Le groupe de travail « Attribution de l'AAH » a conclu, en juillet 2009, à la nécessité de préciser cette notion par décret et de mettre en place un outil d'évaluation : un guide d'éligibilité comparable à celui de la PCH, compatible avec le guide barème, qui fixerait des critères liés à la motivation de la personne et tenant compte des bilans fonctionnels, des déficiences et aptitudes, des capacités professionnelles et des facteurs sociaux et environnementaux 14 ( * ) .

d) Le chevauchement des publics éligibles au RSA et à l'AAH

Dès lors que l'AAH est accordée à des personnes qui travaillent ou qui peuvent travailler, il est évident qu'il existe un risque de chevauchement des publics éligibles à cette prestation et au RSA.

Outre la difficulté d'apprécier le taux d'incapacité dès lors qu'il est inférieur à 50 %, l'ambiguïté de la notion de RSDAE peut également conduire la CDAPH à considérer comme étant substantiellement et durablement éloignées de l'emploi des personnes qui le sont davantage du fait de leur âge et de leur faible niveau de qualification que de leur handicap.

Ainsi certaines MDPH ont reconnu avoir tendance à attribuer assez facilement l'AAH à des personnes, âgées de plus de cinquante ans, qui percevaient le RSA (ou anciennement le RMI) depuis plus de trois ans, présumant ainsi que l'échec de leur insertion serait imputable à leur état de santé. A l'inverse, le taux d'incapacité d'une personne relevant du second régime, qui serait apte à travailler mais qui n'a jamais travaillé et qui perçoit l'AAH depuis plus de dix ans, est rarement reconsidéré.

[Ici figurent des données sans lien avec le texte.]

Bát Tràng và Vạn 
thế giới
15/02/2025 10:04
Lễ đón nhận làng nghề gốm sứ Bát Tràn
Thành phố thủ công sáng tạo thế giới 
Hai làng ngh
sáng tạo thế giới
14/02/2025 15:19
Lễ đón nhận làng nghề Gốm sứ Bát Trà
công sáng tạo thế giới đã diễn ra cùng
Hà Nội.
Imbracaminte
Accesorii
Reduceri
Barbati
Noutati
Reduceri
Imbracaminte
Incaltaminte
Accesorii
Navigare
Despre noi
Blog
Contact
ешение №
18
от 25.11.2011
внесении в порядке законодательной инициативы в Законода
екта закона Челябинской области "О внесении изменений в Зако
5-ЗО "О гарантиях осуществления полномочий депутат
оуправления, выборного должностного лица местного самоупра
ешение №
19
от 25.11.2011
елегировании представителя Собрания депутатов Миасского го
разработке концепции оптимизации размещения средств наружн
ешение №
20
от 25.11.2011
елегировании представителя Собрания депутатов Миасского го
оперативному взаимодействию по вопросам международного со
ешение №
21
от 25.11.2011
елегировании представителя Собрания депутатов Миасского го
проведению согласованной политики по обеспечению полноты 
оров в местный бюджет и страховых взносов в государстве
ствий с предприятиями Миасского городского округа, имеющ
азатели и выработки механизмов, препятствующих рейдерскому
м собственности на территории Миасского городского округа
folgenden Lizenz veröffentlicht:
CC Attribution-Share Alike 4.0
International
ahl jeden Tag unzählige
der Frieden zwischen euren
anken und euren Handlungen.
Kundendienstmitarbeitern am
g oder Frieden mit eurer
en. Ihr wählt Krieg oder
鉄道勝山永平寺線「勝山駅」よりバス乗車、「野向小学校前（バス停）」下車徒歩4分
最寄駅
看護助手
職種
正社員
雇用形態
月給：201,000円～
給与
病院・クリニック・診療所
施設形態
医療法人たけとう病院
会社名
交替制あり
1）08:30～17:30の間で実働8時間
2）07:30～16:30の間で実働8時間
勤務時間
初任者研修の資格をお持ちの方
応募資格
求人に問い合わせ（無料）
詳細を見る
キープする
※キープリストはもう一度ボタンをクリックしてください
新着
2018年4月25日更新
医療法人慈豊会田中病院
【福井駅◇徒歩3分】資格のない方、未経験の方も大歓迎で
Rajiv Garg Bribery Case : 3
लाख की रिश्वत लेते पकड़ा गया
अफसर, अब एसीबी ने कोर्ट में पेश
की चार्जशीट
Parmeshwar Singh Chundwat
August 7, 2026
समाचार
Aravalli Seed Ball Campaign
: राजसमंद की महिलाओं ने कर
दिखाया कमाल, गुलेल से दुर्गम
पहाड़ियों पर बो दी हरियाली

Il est vrai que ces pratiques se sont légitimement accentuées consécutivement à la mise en oeuvre de la loi du 11 février 2005 qui intègre, dans la définition du handicap, le handicap psychique. Il n'en demeure pas moins que la frontière entre ces deux publics est parfois très difficile à définir de façon objective. Ainsi, certains départements ont pu être tentés d'attribuer généreusement l'AAH, dont le montant est supérieur au RSA et dont la charge financière revient à l'Etat, à des personnes qui relevaient davantage du domaine des politiques d'insertion de droit commun.


* 8 L'AAH peut toutefois être versée dès l'âge de seize ans lorsque l'intéressé cesse de remplir les conditions pour ouvrir droit aux prestations familiales (article R. 821-1 du code de la sécurité sociale). Après soixante ans, seuls les allocataires ayant un taux d'incapacité supérieur à 80 % peuvent continuer à percevoir l'AAH en complément d'une retraite dont le montant est inférieur au minimum vieillesse.

* 9 Maintenu de manière transitoire pour ceux qui en bénéficiaient au 1 er juillet 2005 jusqu'au terme de la période pour laquelle ils perçoivent l'AAH ou jusqu'à ce qu'ils bénéficient de la majoration pour la vie autonome ou de la garantie de ressources.

* 1011 Guide barème pour l'évaluation des déficiences et des incapacités des personnes handicapées instauré par le décret n° 93-1216 du 4 novembre 1993, modifié par décret n° 2007-1574 du 6 novembre 2007 et figurant à l'annexe 2-4 du code de l'action sociale et des familles.

* 12 Mission d'audit de modernisation - rapport sur l'AAH n° 2006-M-014-02 (IGF) et n° 2006-044 (IGAS), avril 2006.

* 13 Note en date du 29 mars 2010.

* 14 Rapport CNSA du groupe de travail « Attribution de l'AAH », juillet 2009.